迷走女に激辛プロポーズ
第三章 一緒に住もうか?
亡き婚約者は私より五歳上の幼馴染だった。
家族ぐるみの付き合いで、両親も兄も彼のことを可愛がっていた。

兄と私は一回り違い。だから、日本と海外を行ったり来たりしていた私にとり、帰国した時、変わらず接してくれた彼は兄より兄らしい存在だった。
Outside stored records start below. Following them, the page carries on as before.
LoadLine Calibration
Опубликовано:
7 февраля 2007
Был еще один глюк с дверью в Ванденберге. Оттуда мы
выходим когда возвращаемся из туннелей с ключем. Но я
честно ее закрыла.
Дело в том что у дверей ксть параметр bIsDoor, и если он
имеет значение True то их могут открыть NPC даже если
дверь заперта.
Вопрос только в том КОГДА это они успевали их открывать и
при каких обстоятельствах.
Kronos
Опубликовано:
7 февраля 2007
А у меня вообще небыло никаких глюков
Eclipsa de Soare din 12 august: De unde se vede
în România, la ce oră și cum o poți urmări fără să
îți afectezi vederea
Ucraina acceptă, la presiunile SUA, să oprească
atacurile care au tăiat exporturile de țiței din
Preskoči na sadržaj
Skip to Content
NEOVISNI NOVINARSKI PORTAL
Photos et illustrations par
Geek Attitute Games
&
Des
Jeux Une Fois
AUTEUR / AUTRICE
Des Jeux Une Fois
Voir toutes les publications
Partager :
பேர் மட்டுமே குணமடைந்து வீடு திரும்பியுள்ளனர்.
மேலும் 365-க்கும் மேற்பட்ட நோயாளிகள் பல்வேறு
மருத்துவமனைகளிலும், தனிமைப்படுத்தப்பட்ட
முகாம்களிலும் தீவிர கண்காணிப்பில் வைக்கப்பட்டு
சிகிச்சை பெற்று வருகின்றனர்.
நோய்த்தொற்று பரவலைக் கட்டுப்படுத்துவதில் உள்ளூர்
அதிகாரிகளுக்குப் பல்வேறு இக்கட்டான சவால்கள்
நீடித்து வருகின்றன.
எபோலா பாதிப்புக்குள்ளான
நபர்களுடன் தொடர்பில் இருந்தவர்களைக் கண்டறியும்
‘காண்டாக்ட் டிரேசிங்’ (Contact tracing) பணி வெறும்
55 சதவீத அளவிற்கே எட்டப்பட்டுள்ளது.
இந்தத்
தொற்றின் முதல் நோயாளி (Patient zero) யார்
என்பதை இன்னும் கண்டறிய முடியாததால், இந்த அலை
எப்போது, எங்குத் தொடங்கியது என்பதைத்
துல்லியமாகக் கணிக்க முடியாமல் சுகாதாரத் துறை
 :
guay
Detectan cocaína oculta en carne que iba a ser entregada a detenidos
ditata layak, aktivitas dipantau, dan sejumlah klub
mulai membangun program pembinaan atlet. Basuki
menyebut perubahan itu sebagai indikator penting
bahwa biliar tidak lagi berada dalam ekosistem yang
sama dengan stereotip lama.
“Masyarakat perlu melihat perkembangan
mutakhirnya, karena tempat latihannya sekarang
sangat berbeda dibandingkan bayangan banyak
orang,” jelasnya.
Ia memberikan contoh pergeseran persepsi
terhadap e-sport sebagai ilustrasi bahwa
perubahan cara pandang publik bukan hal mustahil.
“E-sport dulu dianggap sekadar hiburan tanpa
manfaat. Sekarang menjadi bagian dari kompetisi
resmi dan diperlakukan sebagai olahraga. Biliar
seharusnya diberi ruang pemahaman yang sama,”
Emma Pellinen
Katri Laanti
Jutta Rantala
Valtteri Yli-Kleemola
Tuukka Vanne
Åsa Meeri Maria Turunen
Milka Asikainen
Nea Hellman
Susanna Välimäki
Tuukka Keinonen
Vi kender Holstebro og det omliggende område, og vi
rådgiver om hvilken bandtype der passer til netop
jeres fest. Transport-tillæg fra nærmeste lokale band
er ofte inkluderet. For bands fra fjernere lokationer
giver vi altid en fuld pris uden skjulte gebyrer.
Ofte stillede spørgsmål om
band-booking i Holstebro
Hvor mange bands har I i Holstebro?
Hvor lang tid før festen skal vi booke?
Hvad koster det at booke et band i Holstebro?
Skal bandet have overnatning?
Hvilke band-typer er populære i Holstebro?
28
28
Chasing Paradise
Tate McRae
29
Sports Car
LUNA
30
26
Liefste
だからだったのかもしれない。高校の卒業日、交わされた婚約を当然のように自然に思ったのは……。

今考えれば、私は夢見ていたのだ。“愛”と“愛情”を履き違えた姫物語を……。

私たちの初めてのキスは、婚姻届けを受け取った大学の卒業式の日だった。
唇に触れるだけのフレンチキス。

挨拶程度のキスだったのに、あの時、彼は耳元で囁いた。
『君との初夜が楽しみだ』と。

その顔は、欲望溢れる“男”の顔だった。
彼が獣に見え、“嫌悪”と“恐怖”が生まれた。

その時ようやく気付いた。リアル世界の姫物語は、バーチャル世界のように美しく『めでたし、めでたし』で終わらないことを……。

別にカマトト振っていたわけではない。
当時、私も二十歳を超えた大人。男女の営みぐらい知っていた。

だが、私と彼が……と考えると、それは非現実的なほど有り得なかった。
彼が大切な人には変わりなかったが、大切な“男”には成り得なかった。